Mt. Talinis is one of Negros Region’s Mountain Trilogy and the most hiked of the three, probably because of its convenient location – just a few kilometers away from Negros Oriental’s capital of Dumaguete. Also known as Cuernos de Negros (Horns of Negros), is classified by PHIVOCS as a complex “Potentially Active Volcano”, it is rich in biodiversity and home to numerous “sulfutaras” or sulfuric vents, hence, several Geothermal power plants can be seen in the mountain to harness its power.
I’ve been to this mountain twice; the first time I went there was a beautiful disaster, I was literally new to mountaineering then and I obviously lack the necessary equipment that a mountain, such as Talinis, requires. To make the story short, my dad and I almost succumbed to Hypothermia, the night was bitter cold, fierce and wet – our skin almost torn apart by the low temperature. It was a scary experience but taught me a very invaluable lesson, a lesson that made me the mountaineer that I am today.
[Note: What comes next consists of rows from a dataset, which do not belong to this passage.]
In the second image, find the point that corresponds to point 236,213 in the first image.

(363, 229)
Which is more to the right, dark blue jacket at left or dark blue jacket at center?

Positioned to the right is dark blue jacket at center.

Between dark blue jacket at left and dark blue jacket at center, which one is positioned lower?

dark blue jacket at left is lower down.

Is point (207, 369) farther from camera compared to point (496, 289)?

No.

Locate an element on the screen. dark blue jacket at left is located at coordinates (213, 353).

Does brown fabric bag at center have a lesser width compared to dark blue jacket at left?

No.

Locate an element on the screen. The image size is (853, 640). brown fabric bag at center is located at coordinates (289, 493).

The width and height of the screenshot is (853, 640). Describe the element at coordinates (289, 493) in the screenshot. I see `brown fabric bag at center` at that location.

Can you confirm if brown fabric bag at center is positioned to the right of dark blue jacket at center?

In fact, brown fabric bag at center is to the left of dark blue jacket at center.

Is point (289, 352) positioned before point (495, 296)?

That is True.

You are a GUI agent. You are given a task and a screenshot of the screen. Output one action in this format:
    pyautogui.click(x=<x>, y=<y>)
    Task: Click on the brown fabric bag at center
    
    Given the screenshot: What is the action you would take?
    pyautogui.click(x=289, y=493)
Fast Forward 5 months after the first climb, I decided to give it a second try, this time I’m more prepared than before and already armed with the knowledge of the mountain’s characteristics. The team – DimenEu – that I’m with this time, took the same trail we took during the previous climb, which is, the Bediao – Apolong Traverse or the Dauin – Valencia route. We met at Dumaguete and went straight to the town of Dauin, where the Bediao trail starts. The Local Government of Dauin mandates that a group of climbers should have a local guide with a 7:1 ratio at 700 pesos per day, which for me is a good idea, not only does it give a means of livelihood for the locals, this is also for the safety of the visiting mountaineers.
The trail starts immediately with an open-field assault and it’s really draining, especially when the sun is out and hot. About 30-45 mins later we finally reached a tree-line that signifies the start of the jungle trail – a very welcome sight after a very hot open-field assault. It was refreshing once inside the forest, the air was cool and most importantly the heat of the sun can’t penetrate the jungle canopy, but it was long from over. We trekked for another 4 hours through thick roots and wild flora to reached Yagumyum Lake. there we rested for about an hour, ate our packed lunch, had a quick nap and off to the trail.
We trekked again for another 4 hours or so through beautiful ridges that was covered in tree-roots (Imagine Pandora in the movie Avatar), go under humongous tree trunks that were centuries-old, battle against slippery mud-rocks and passing-by scenic foresty-ish domain, it was tiring but satisfying at the same time.
At last just before dusk, we arrived at Lake Nailig, where we would set our camp. the lake is mesmerizing, I’ve seen it before but it never failed to seduced me yet again by its natural beauty and by its alluring presence, it’s as if a feeling of longing has been answered – you just want to hug the lake.
The night was cold but I came equipped to face it 🙂 . The morning after, we rushed to the summit of Mt. Talinis, excited to see the mountain’s full splendor from up above. The assault was surely difficult, the path was so steep almost to a 90 degrees angle. but all the struggle was worth it….the view was…it was…..let the pictures speak for itself
After more than an hour at the summit taking pictures and just starring at the view, it’s time for us to descend to the other side of the mountain – the town of Valencia. The descent was exhuasting, the downhill trail was treachearous and lenghty, like there was no end to it, until we saw a shimerring white cliff from a distant, we finally reached the Sulfutaras. As we near it, a smell of rotten egg started to emerge, it was an unpleasant smell but the scenery was the exact opposite – it was a wonderful angelic death scene (because of the sulfur vents, there was death and decay everywhere).
We descended further down the mountain until we arrived at the Twin Falls, two water falls standing tall adjacent to one another, a hidden paradise indeed.
It was already dark when we finally got down the mountain, it was a long day – a long memorable beautiful day.